Marsyas seized the writing with both hands and sprang up; reread it with straining eyes; walked the two steps permitted him in his cave over and over again; or leaned against the earthen wall to think.
In the pure name of her whom he loved! Lydia? He felt his Essenic self dissolve in a flood of glad confusion, for the moment; instead of self-reproach, he felt more joy than he ever hoped to know in a life devoted to vengeance; instead of guilt, an uplift that separated him for an instant from even his terror for the rapture of contemplating Lydia.
Then the grave alarm that the bayadere's letter aroused possessed him. A rereading filled him with consternation. The unrevealed peril that he was to avert, the intimation that Lydia was endangered, the practically insurmountable obstacles in the way of his escape, shook him strongly in his self-control. He made no plans, for desperate conditions did not admit of formulated action. To pass outposts of half a cohort of brawny guards offered success only by a miracle, and the miraculous is not methodical.
Presently, he burst out of his burrow and tramped through the bright hours of the afternoon, cursing the sun for its deadly haste to get under the rim of the world, and dizzy with the pressure of terror and anxiety.
Near the softening hours of the latter part of the day, while the awakening revel roared louder in the distance, he stopped before the ancient temple. The great hamper stood without the heavy entrance with three little Nazarene children tying ropes to the interstices between the fibers to pull it after them like a wagon.
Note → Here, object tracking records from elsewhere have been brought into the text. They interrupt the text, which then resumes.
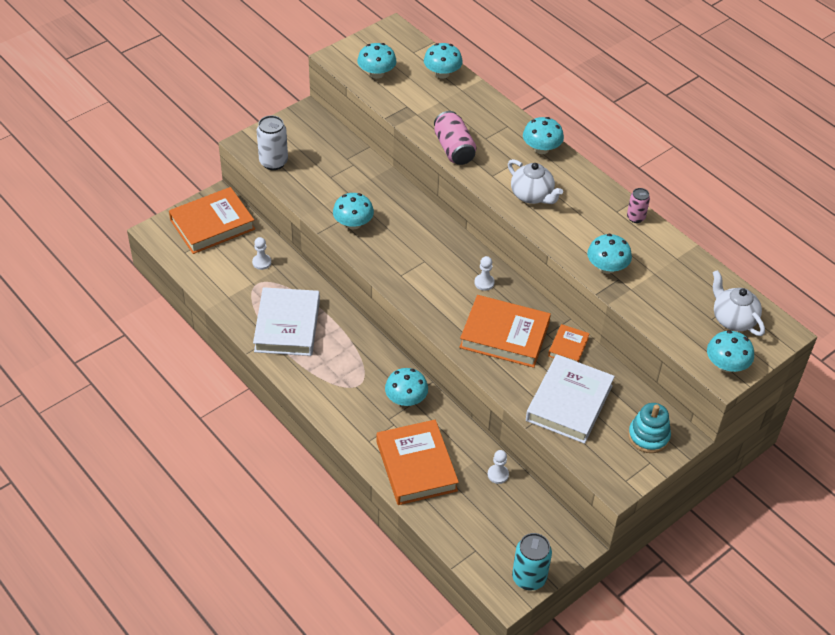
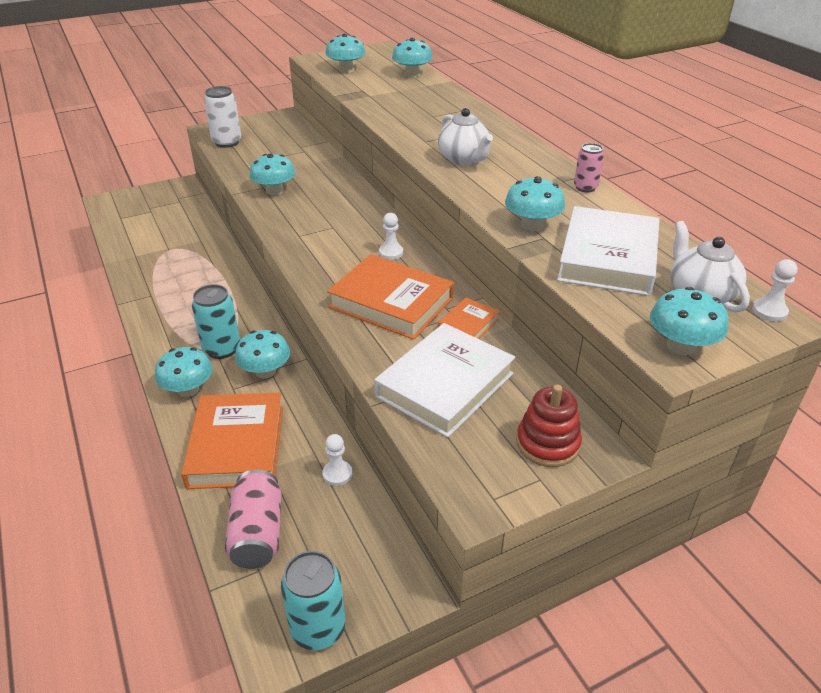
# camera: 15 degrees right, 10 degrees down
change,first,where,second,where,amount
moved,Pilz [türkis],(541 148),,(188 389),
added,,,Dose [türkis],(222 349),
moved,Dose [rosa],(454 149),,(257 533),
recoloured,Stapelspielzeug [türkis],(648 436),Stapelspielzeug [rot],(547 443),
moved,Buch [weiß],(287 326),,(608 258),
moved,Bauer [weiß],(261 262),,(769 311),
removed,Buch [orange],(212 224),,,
Marsyas looked at the hamper, glanced with intent eyes at the front wall,—a duplicate, except for the entrance, of the rear one,—and then rushed away in search of Ananias, the pastor.
He found the pastor sitting outside the house that had given him refuge, cutting soles for sandals from a hide that lay by his side.
The Nazarene raised a face so kindly and interested that the young man dropped down beside him and blundered through his story, in his haste to lay the plan for escape before the old man.
"At sunset," he hurried on, "or when the night is sufficiently heavy to hide us, I can be let down in the hamper by the rear wall of the old temple—if thou wilt bid some of thy congregation to help me! I pray thee—let not thy belief deny me this help, for the life of my beloved, or mayhap her sweet womanhood, dependeth upon my escape!"